Moreover, any notion that CleanPowerSF will “secure” for San Francisco electric consumers “energy independence” is misguided. The “independence” CleanPowerSF offers is simply the ability to “say no” to PG&E’s portfolio. CleanPowerSF does not make San Francisco independent from the California grid; the city remains subject to blackouts caused by regional supply shortages, transmission outages, or any malfunction of PG&E’s distribution facilities. Local initiatives designed to achieve energy independence should better focus on rooftop solar installations and energy efficiency.

One possible attraction of CleanPowerSF is to enable customers, on an energy accounting basis, theoretically to bar PG&E from delivering nuclear power into their homes. But even if all of San Francisco opts for CleanPowerSF, PG&E will continue to maximize its nuclear generation and that nuclear power will flow over its wires and physically into San Francisco homes.

CleanPowerSF’s marketing will likely depict PG&E as an energy Neanderthal blocking greater renewable development. This thesis ignores utility economics: PG&E is financially indifferent whether it purchases wind or natural gas power; its economic interest is to increase ratebase by owning generation. Conversely, PG&E is agnostic whether increases in its ratebase reflect expenditures for solar or nuclear facilities.

Besides economics, resource availability, and physics, the inhibiting factors in the development of renewable resources in California are permitting and regulatory policies that extend development, increase costs, disqualify viable sites, and delay construction of necessary transmission lines. CleanPowerSF offers no solutions to these impediments. It is unlikely to purchase renewable power better at a lower cost than PG&E, and there is no basis to suggest it can develop renewable resources better than experienced and well-financed private entities. Moreover, California law already obligates PG&E to achieve 33% renewables, and Governor Jerry Brown would support an increase to 40%. The business case that CleanPowerSF will accelerate renewable development has not been made.
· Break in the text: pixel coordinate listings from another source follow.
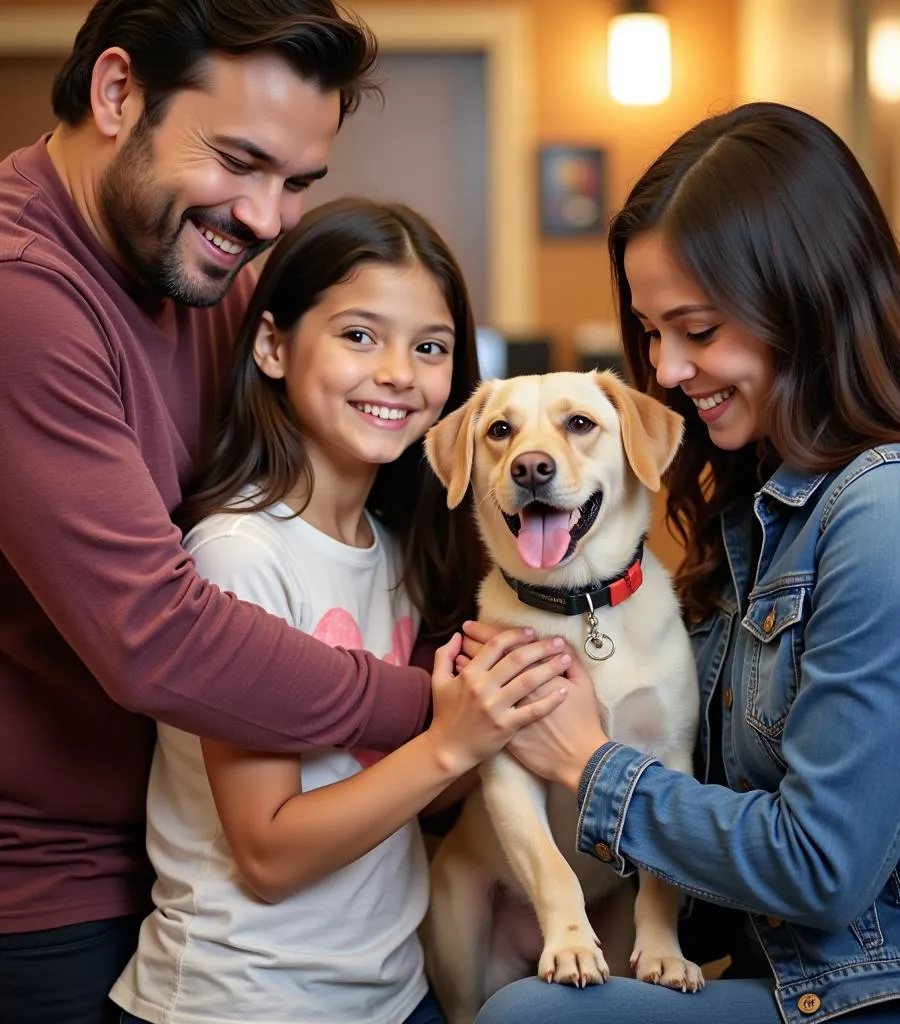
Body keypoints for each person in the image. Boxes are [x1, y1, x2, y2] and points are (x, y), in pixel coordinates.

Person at [0, 3, 558, 1021]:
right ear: (117, 94)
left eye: (297, 182)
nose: (264, 218)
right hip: (52, 891)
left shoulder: (201, 267)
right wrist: (432, 715)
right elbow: (155, 636)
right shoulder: (22, 295)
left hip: (187, 868)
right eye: (239, 160)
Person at [469, 102, 900, 1024]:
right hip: (795, 970)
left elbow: (821, 865)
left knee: (530, 1018)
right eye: (650, 332)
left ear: (802, 299)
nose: (667, 370)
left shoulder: (897, 507)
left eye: (696, 329)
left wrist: (584, 757)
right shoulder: (768, 507)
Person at [107, 197, 572, 1024]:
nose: (398, 372)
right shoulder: (239, 553)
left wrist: (507, 729)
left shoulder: (397, 547)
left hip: (395, 995)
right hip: (242, 1002)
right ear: (274, 345)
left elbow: (384, 792)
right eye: (360, 335)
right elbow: (269, 854)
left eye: (429, 347)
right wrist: (451, 742)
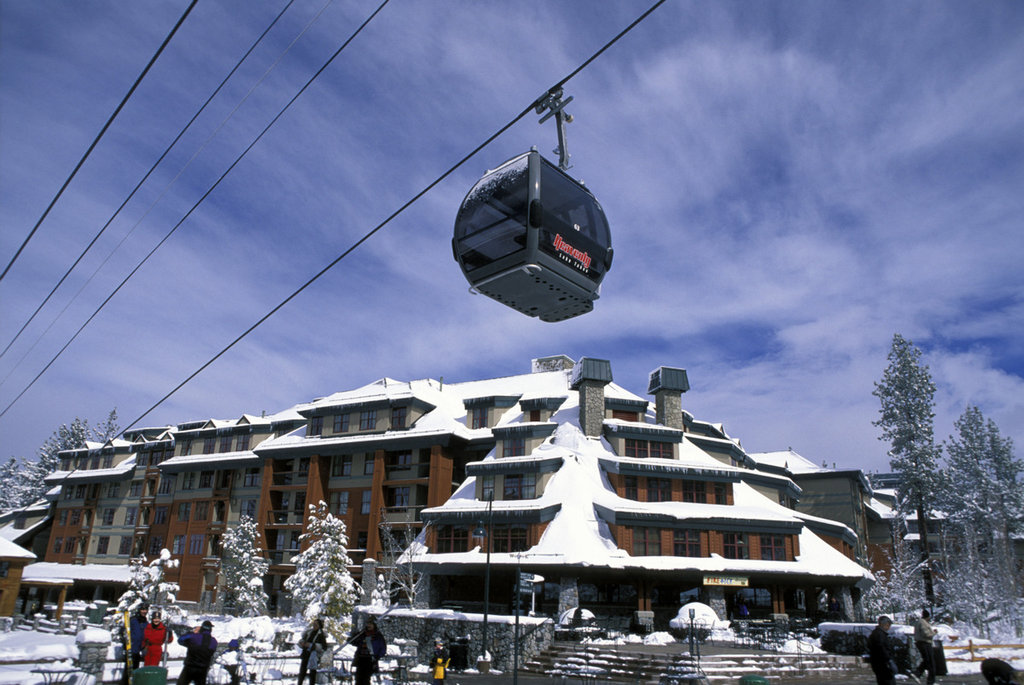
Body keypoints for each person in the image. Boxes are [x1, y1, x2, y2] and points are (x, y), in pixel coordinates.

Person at [177, 620, 219, 685]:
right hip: (203, 669)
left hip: (190, 667)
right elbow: (212, 651)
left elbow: (180, 640)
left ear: (202, 628)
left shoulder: (194, 636)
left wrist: (193, 632)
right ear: (210, 630)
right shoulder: (214, 641)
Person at [349, 619, 386, 685]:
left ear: (374, 625)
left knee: (365, 679)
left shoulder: (377, 636)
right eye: (368, 624)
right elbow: (354, 642)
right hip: (361, 658)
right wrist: (354, 636)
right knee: (358, 678)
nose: (369, 625)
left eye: (370, 624)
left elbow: (383, 648)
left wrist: (377, 657)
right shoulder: (362, 634)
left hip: (370, 660)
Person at [121, 603, 149, 685]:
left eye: (145, 610)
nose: (144, 611)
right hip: (130, 649)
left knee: (135, 671)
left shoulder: (146, 623)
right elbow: (124, 630)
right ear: (139, 610)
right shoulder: (133, 620)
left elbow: (146, 636)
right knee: (128, 671)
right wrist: (124, 637)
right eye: (142, 609)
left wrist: (145, 647)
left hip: (138, 651)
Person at [868, 615, 897, 685]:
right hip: (882, 665)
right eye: (887, 625)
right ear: (882, 624)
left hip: (880, 664)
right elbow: (882, 649)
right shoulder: (879, 635)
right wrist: (889, 661)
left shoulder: (878, 633)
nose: (889, 627)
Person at [297, 618, 328, 685]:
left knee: (312, 674)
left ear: (319, 626)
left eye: (316, 624)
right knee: (302, 672)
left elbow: (323, 647)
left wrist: (312, 645)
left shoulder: (321, 635)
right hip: (306, 654)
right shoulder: (309, 632)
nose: (314, 626)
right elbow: (301, 640)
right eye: (313, 624)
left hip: (313, 656)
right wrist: (302, 643)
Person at [912, 609, 937, 684]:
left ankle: (919, 674)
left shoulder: (919, 622)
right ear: (927, 616)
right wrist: (933, 633)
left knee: (927, 661)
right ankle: (919, 674)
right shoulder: (923, 623)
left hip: (921, 643)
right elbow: (926, 634)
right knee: (930, 661)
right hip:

Real Costs Outweigh Psychic Benefits

The energy independence CleanPowerSF promises is not without cost. Appreciable amounts have already been incurred to create the program’s legal infrastructure. CleanPowerSF has been authorized almost $20 million to commence business; $6 million is to study options to produce solar power, generate local power, and deploy energy efficiency strategies. The logic that “local” studies will generate options more viable than comparable studies conducted by state, federal, and private entities can only be rationalized as local politics.

CleanPowerSF acknowledges its inability to decrease costs for customers. The price to participate in CleanPowerSF will be a monthly increase ranging between just under $10 and almost $80, depending on the customer’s consumption level.

This nation has sought to achieve energy independence since the first oil embargo. The lessons of the past half-century should be that political gimmicks—the proverbial “rearranging the deck chairs on the Titanic ”—do increase costs, but they advance neither energy reliability nor independence. CleanPowerSF may enable some San Franciscans to feel better, but it will not create meaningful “green jobs,” will not advance development of renewable power, and will not promote real energy independence.

Steven F. Greenwald ([email protected]) and Jeffrey P. Gray ([email protected]) are partners in Davis Wright Tremaine’s Energy Practice Group. Davis Wright Tremaine does not represent Pacific Gas and Electric Co.